L’intérêt de cette affaire du voile
pour notre propos est de soulever les problèmes que pose aujourd’hui encore
l’ambiguïté du terme « religion ». Si ce concept existe dans
certaines civilisations comme la nôtre, c’est précisément parce qu’il
correspond à un secteur déterminé de la vie sociale, avec des limites bien
précises qui le distinguent des activités profanes ou séculières. Par contre,
si le mot « religion » ne se rencontre pas dans beaucoup de langues,
ce n’est parce que les cultures concernées sont sans religion, c’est plutôt que
celle-ci se distingue mal de l’ensemble des activités humaines. D’une
certaine manière, tout est religieux : la religion n’a pas de domaine propre.
Pour beaucoup de nos contemporains, il va de soi que le « fait
religieux » ne se définit pas comme une catégorie bien individualisée mais
qu’il se confond dans un tout : l’identité religieuse va alors de pair
avec une identité ethnique, culturelle ou sociale. Il n’y a pas forcément, en
matière de foi, de choix personnel conscient : il s’agit d’un ensemble de
valeurs et de croyances à l’intérieur duquel se situent les croyants et
qui les façonne totalement. » ( Bernard MERDRIGNAC, Le fait
religieux. Une approche de la chrétienté médiévale, Rennes, PUR, 2009).
Pour terminer cet article, je cite,
sans vergogne, quelques passages de Comptes-Rendus dont a bénéficié l’ouvrage.

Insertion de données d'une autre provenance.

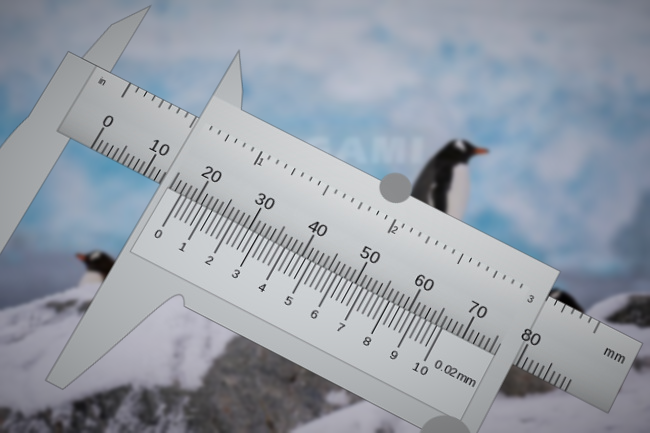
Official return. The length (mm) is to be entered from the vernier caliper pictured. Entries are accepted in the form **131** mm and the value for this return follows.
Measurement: **17.2** mm
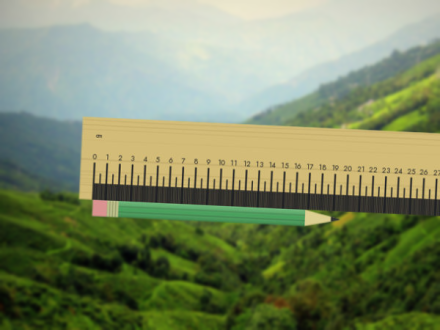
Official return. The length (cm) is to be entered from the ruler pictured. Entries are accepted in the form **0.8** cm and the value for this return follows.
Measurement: **19.5** cm
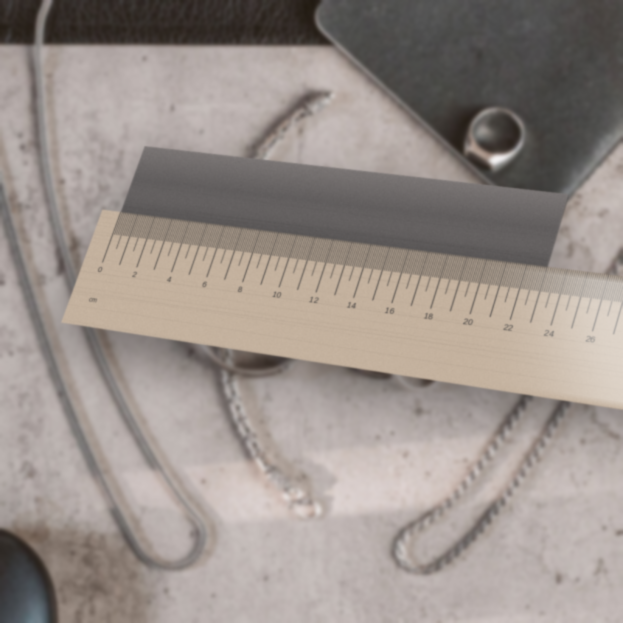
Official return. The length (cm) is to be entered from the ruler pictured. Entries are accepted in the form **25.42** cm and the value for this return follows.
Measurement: **23** cm
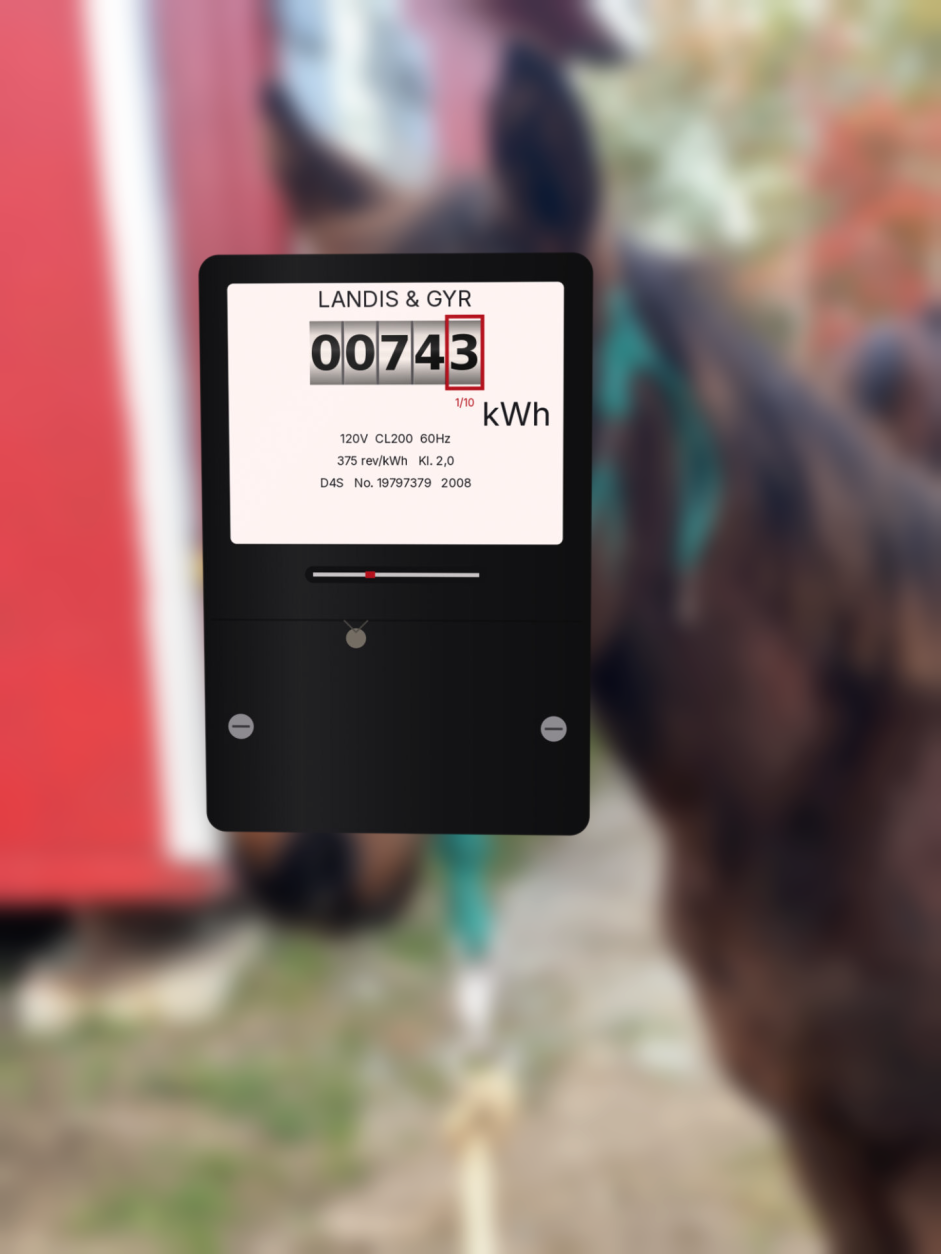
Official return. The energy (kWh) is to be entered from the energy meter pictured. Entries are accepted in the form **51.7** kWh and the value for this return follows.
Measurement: **74.3** kWh
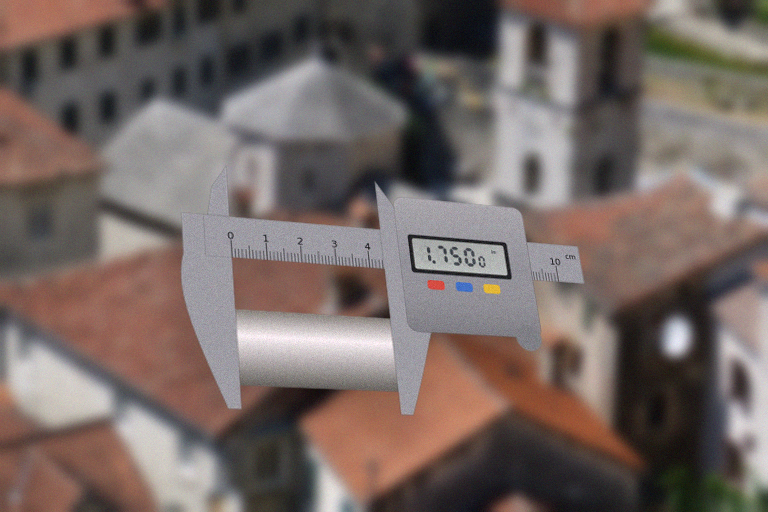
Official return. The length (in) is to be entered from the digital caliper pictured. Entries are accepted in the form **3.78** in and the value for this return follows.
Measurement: **1.7500** in
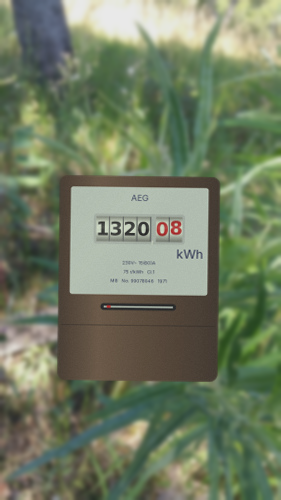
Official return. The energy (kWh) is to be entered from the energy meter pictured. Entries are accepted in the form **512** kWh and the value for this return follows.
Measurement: **1320.08** kWh
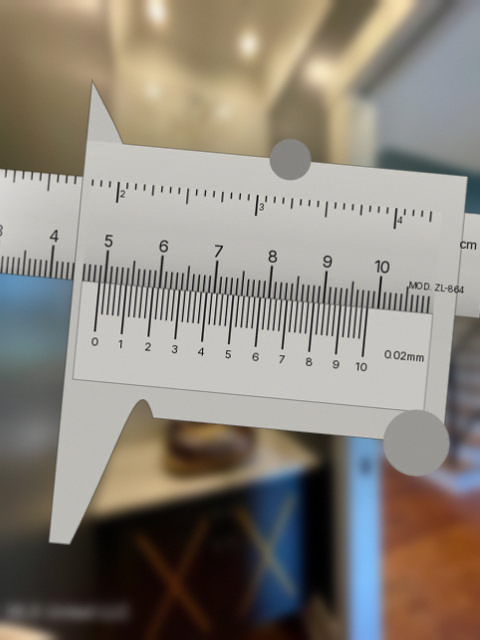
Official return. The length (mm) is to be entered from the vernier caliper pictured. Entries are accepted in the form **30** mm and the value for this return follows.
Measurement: **49.0** mm
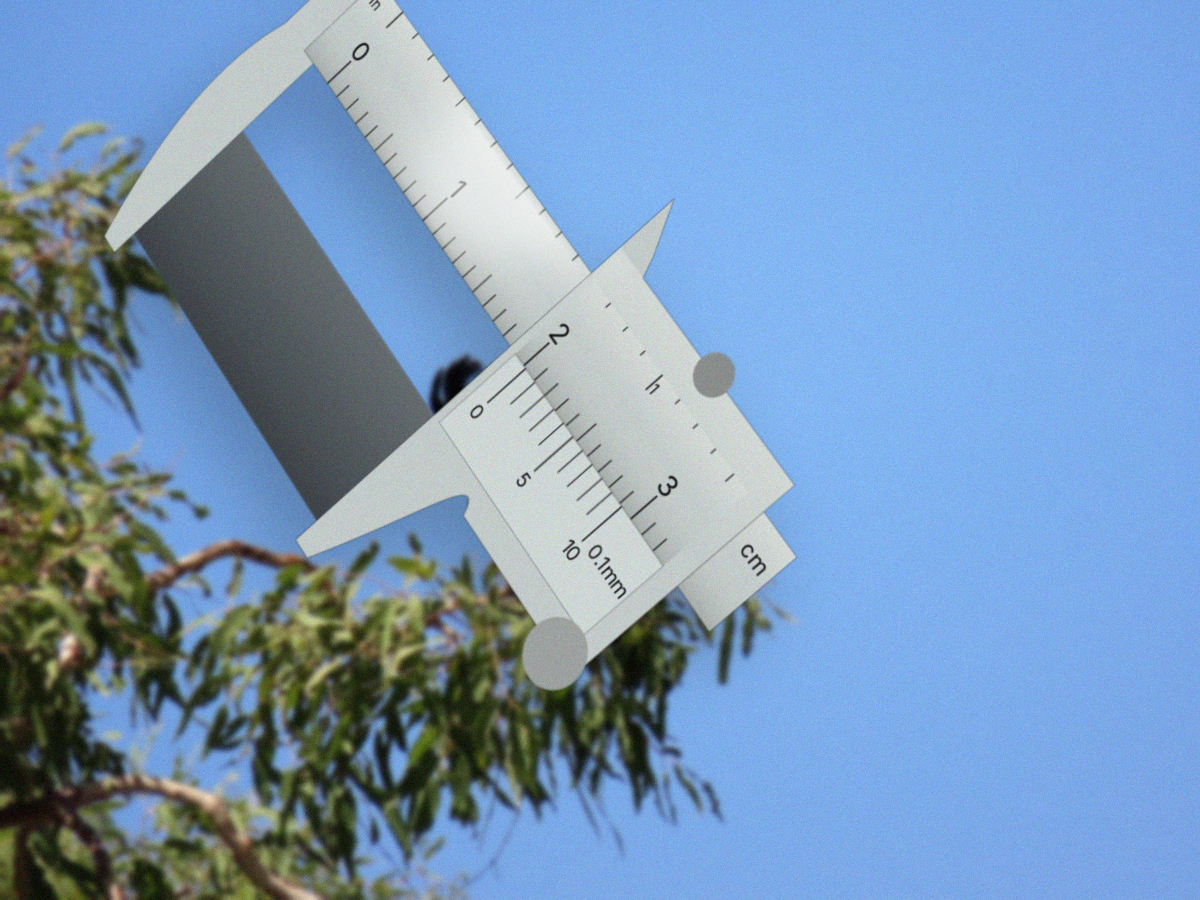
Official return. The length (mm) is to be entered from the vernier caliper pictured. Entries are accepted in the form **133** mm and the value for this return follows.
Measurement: **20.2** mm
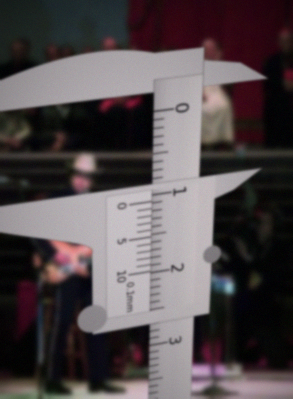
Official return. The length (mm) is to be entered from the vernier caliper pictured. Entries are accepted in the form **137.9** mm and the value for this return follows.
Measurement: **10.8** mm
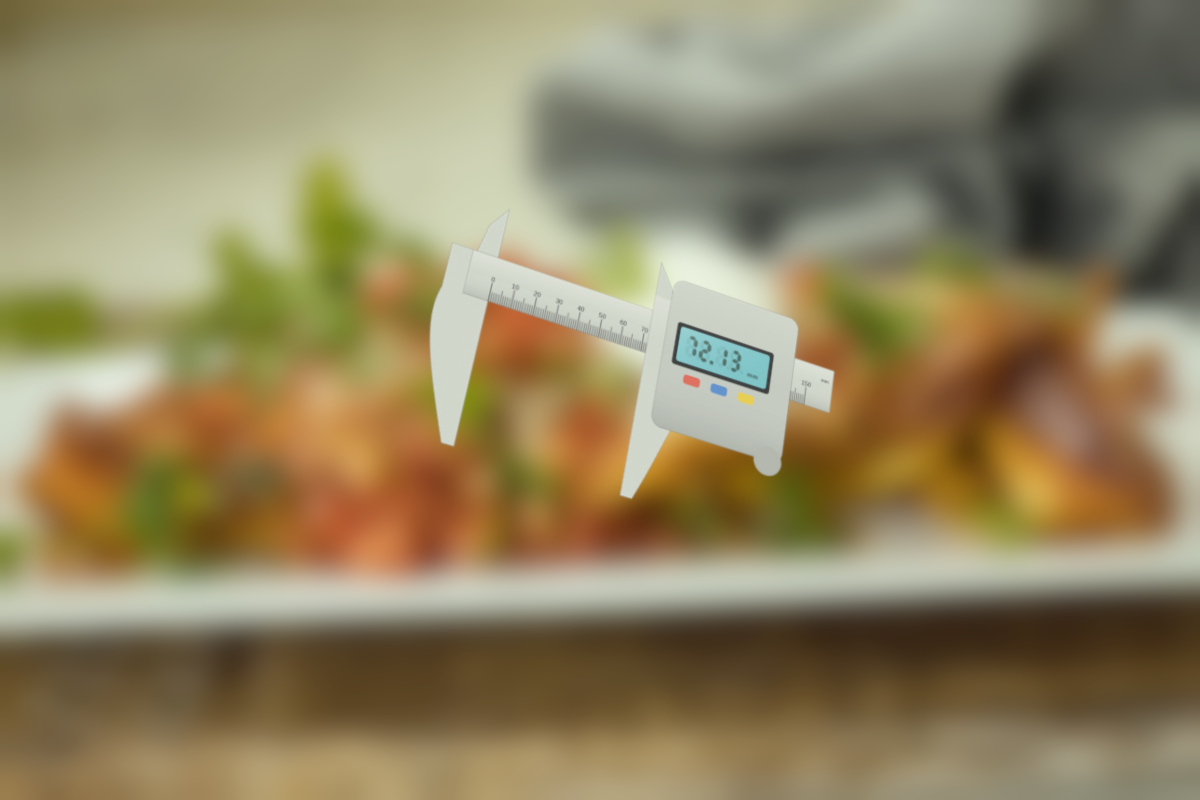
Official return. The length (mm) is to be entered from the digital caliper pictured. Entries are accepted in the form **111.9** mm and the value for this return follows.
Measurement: **72.13** mm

- « Plus qu’un écrit d’histoire de
l’Eglise ou qu’un livre d’historien médiéviste, l’ouvrage se veut donc
d’actualité. Il conforte ceux qui ont les idées déjà claires et initie ceux qui
ne les ont pas. Il prétend débusquer les idées fausses et entend dénoncer les
confusions. Il prend place dans le débat public. » (Le Moyen
Age, 116, 2010).
- « B. Merdrignac, professeur à
l’université Rennes II, est bien connu pour ses travaux sur l’histoire de la
Bretagne médiévale. Mais on lui doit aussi La vie religieuse en France au Moyen
Âge (2e éd. Paris, 2005). Il reprend ses recherches en présentant une synthèse
sur le fait religieux dans la Chrétienté médiévale. . Cela
dit, il faut féliciter notre collègue de ce livre qui, modestement, ne se veut
qu’une « approche » de la chrétienté médiévale et lui souhaiter bon succès. » (Cahiers de Civilisation Médiévale, 54, 2011).